Les Echos, Florian Dèbes







2013/12/10

«LeWeb imagine les dix prochaines années du numérique»



«LeWeb a dix ans. L’occasion pour la grand’messe du web qui se tiendra à Paris du 10 au 12 décembre de se pencher sur les grands succès de cette décennie avec l’introduction en Bourse récente de Twitter. Mais aussi de se projeter dans l’avenir. Quelles seront les innovations digitales des dix prochaines années ? Invité, Nick D’Aloisio, 18 ans, devenu multimillionnaire en vendant l’application Summly à Yahoo !, a déjà réfléchi à la question.

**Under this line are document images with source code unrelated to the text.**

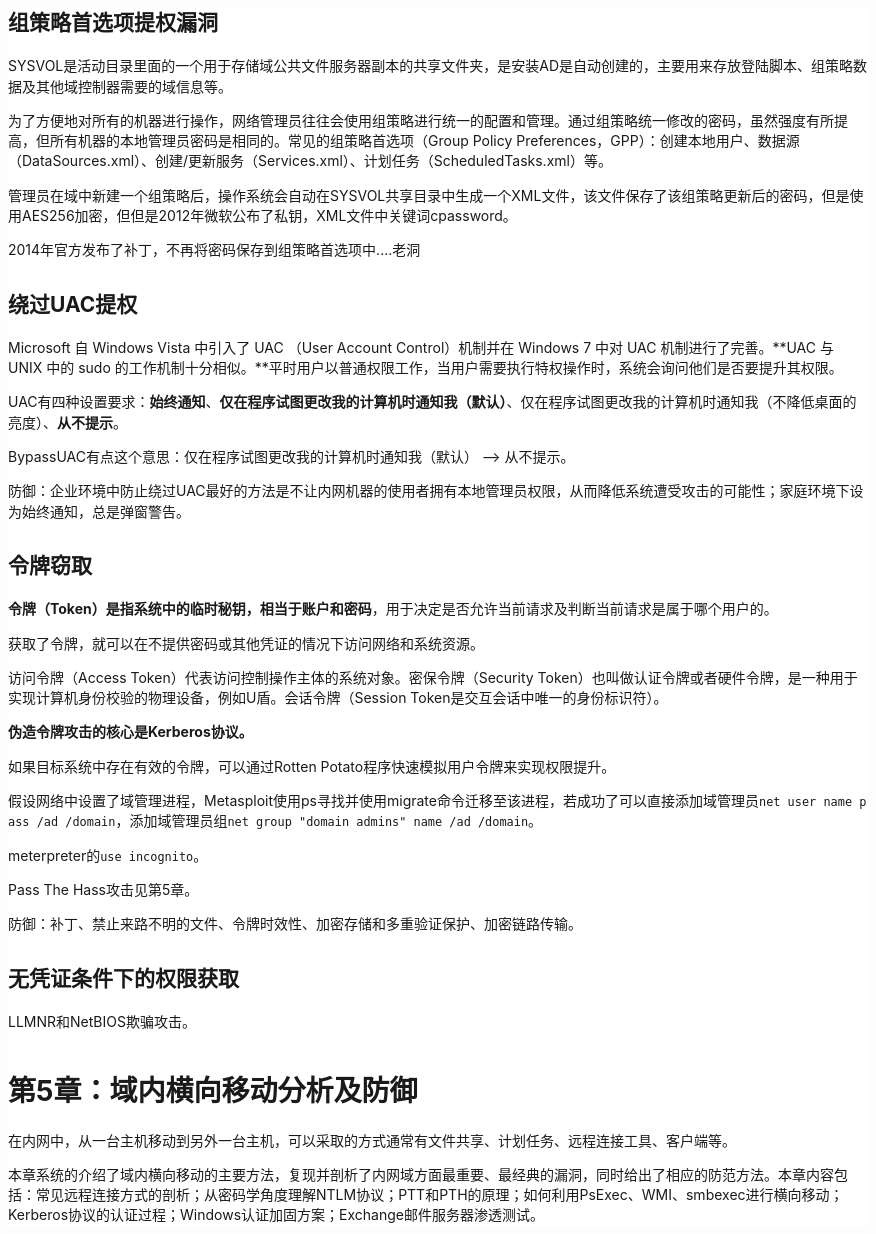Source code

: ## 组策略首选项提权漏洞

SYSVOL是活动目录里面的一个用于存储域公共文件服务器副本的共享文件夹，是安装AD是自动创建的，主要用来存放登陆脚本、组策略数据及其他域控制器需要的域信息等。

为了方便地对所有的机器进行操作，网络管理员往往会使用组策略进行统一的配置和管理。通过组策略统一修改的密码，虽然强度有所提高，但所有机器的本地管理员密码是相同的。常见的组策略首选项（Group Policy Preferences，GPP）：创建本地用户、数据源（DataSources.xml）、创建/更新服务（Services.xml）、计划任务（ScheduledTasks.xml）等。

管理员在域中新建一个组策略后，操作系统会自动在SYSVOL共享目录中生成一个XML文件，该文件保存了该组策略更新后的密码，但是使用AES256加密，但但是2012年微软公布了私钥，XML文件中关键词cpassword。

2014年官方发布了补丁，不再将密码保存到组策略首选项中....老洞

## 绕过UAC提权

Microsoft 自 Windows Vista 中引入了 UAC （User Account Control）机制并在 Windows 7 中对 UAC 机制进行了完善。**UAC 与 UNIX 中的 sudo 的工作机制十分相似。**平时用户以普通权限工作，当用户需要执行特权操作时，系统会询问他们是否要提升其权限。

UAC有四种设置要求：**始终通知**、**仅在程序试图更改我的计算机时通知我（默认）**、仅在程序试图更改我的计算机时通知我（不降低桌面的亮度）、**从不提示**。

BypassUAC有点这个意思：仅在程序试图更改我的计算机时通知我（默认） --> 从不提示。

防御：企业环境中防止绕过UAC最好的方法是不让内网机器的使用者拥有本地管理员权限，从而降低系统遭受攻击的可能性；家庭环境下设为始终通知，总是弹窗警告。

## 令牌窃取

**令牌（Token）是指系统中的临时秘钥，相当于账户和密码**，用于决定是否允许当前请求及判断当前请求是属于哪个用户的。

获取了令牌，就可以在不提供密码或其他凭证的情况下访问网络和系统资源。

访问令牌（Access Token）代表访问控制操作主体的系统对象。密保令牌（Security Token）也叫做认证令牌或者硬件令牌，是一种用于实现计算机身份校验的物理设备，例如U盾。会话令牌（Session Token是交互会话中唯一的身份标识符）。

**伪造令牌攻击的核心是Kerberos协议。**

如果目标系统中存在有效的令牌，可以通过Rotten Potato程序快速模拟用户令牌来实现权限提升。

假设网络中设置了域管理进程，Metasploit使用ps寻找并使用migrate命令迁移至该进程，若成功了可以直接添加域管理员`net user name pass /ad /domain`，添加域管理员组`net group "domain admins" name /ad /domain`。

meterpreter的`use incognito`。

Pass The Hass攻击见第5章。

防御：补丁、禁止来路不明的文件、令牌时效性、加密存储和多重验证保护、加密链路传输。

## 无凭证条件下的权限获取

LLMNR和NetBIOS欺骗攻击。

# 第5章：域内横向移动分析及防御

在内网中，从一台主机移动到另外一台主机，可以采取的方式通常有文件共享、计划任务、远程连接工具、客户端等。

本章系统的介绍了域内横向移动的主要方法，复现并剖析了内网域方面最重要、最经典的漏洞，同时给出了相应的防范方法。本章内容包括：常见远程连接方式的剖析；从密码学角度理解NTLM协议；PTT和PTH的原理；如何利用PsExec、WMI、smbexec进行横向移动；Kerberos协议的认证过程；Windows认证加固方案；Exchange邮件服务器渗透测试。
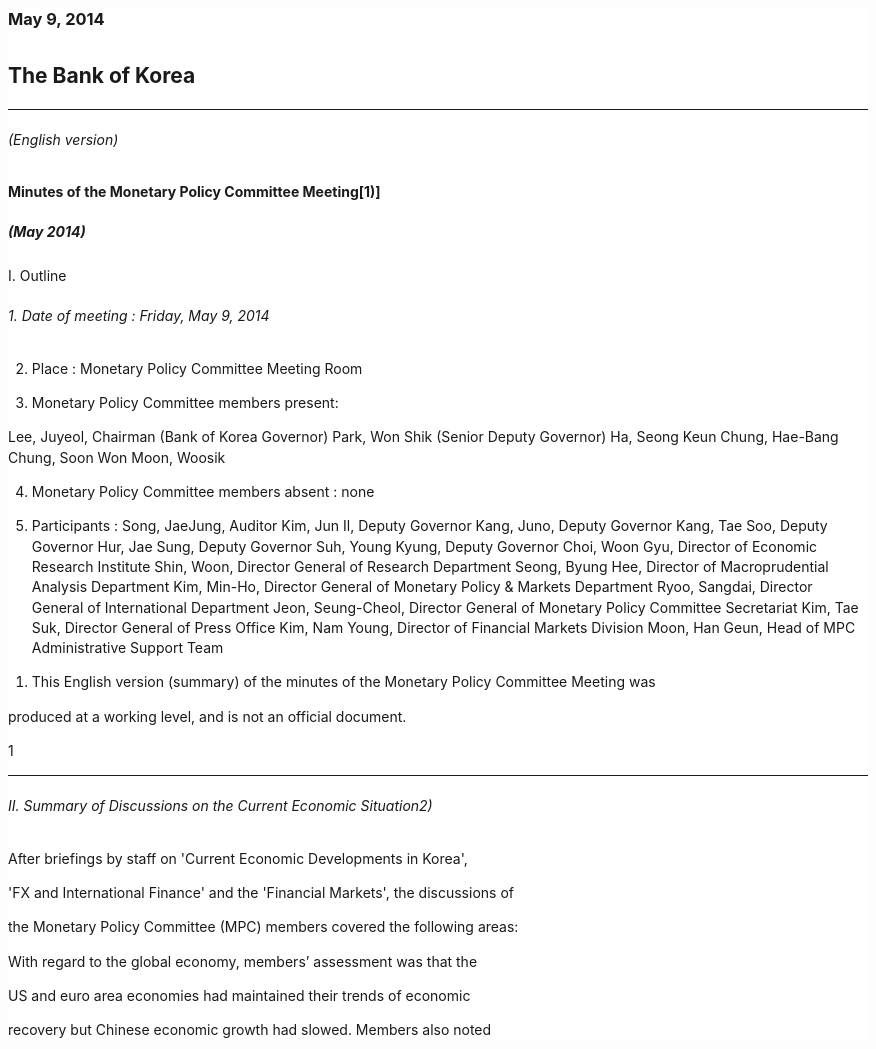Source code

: ### May 9, 2014

## The Bank of Korea


-----

###### (English version)

#### Minutes of the Monetary Policy Committee Meeting[1)]

##### (May 2014)

 Ⅰ. Outline

###### 1. Date of meeting : Friday, May 9, 2014

 2. Place     : Monetary Policy Committee Meeting Room

 3. Monetary Policy Committee members present:

 Lee, Juyeol, Chairman (Bank of Korea Governor) Park, Won Shik (Senior Deputy Governor) Ha, Seong Keun Chung, Hae-Bang Chung, Soon Won Moon, Woosik

 4. Monetary Policy Committee members absent : none

 5. Participants : Song, JaeJung, Auditor Kim, Jun Il, Deputy Governor Kang, Juno, Deputy Governor Kang, Tae Soo, Deputy Governor Hur, Jae Sung, Deputy Governor Suh, Young Kyung, Deputy Governor Choi, Woon Gyu, Director of Economic Research Institute Shin, Woon, Director General of Research Department Seong, Byung Hee, Director of Macroprudential Analysis Department Kim, Min-Ho, Director General of Monetary Policy & Markets Department Ryoo, Sangdai, Director General of International Department Jeon, Seung-Cheol, Director General of Monetary Policy Committee Secretariat Kim, Tae Suk, Director General of Press Office Kim, Nam Young, Director of Financial Markets Division Moon, Han Geun, Head of MPC Administrative Support Team 

1) This English version (summary) of the minutes of the Monetary Policy Committee Meeting was

produced at a working level, and is not an official document.

1


-----

###### Ⅱ. Summary of Discussions on the Current Economic Situation2)

  After briefings by staff on 'Current Economic Developments in Korea',

 'FX and International Finance' and the 'Financial Markets', the discussions of

 the Monetary Policy Committee (MPC) members covered the following areas:

  With regard to the global economy, members’ assessment was that the

 US and euro area economies had maintained their trends of economic

 recovery but Chinese economic growth had slowed. Members also noted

»Une certitude : l’avenir passera par les objets connectés. Loic et Géraldine Le Meur recevront Tony Fadell, un ancien d’Apple qui entend, avec le projet Nest Labs, placer dans nos maisons des thermostats aussi intelligents que des smartphones. Les robots et les vêtements connectés de type Google Glass auront également droit à une démonstration sur scène des Docks de La Plaine Saint Denis.

»Le futur de l’entreprise et de la place du marketing collaboratif sera aussi évoqué avec les consultants George Colony (Forrester) ou Brian Solis (Altimeter). De grandes marques comme Danone, Renault ou Heineken délivreront leurs meilleures pratiques en matière de stratégie digitale.

»Enfin, Satya Nadella, le patron du cloud chez Microsoft donnera sa vision de l’informatique en nuage. Les participants à LeWeb écouteront peut-être là le prochain PDG de Microsoft, la rumeur plaçant Satya Nadella dans la short-list des successeurs à Steve Ballmer.»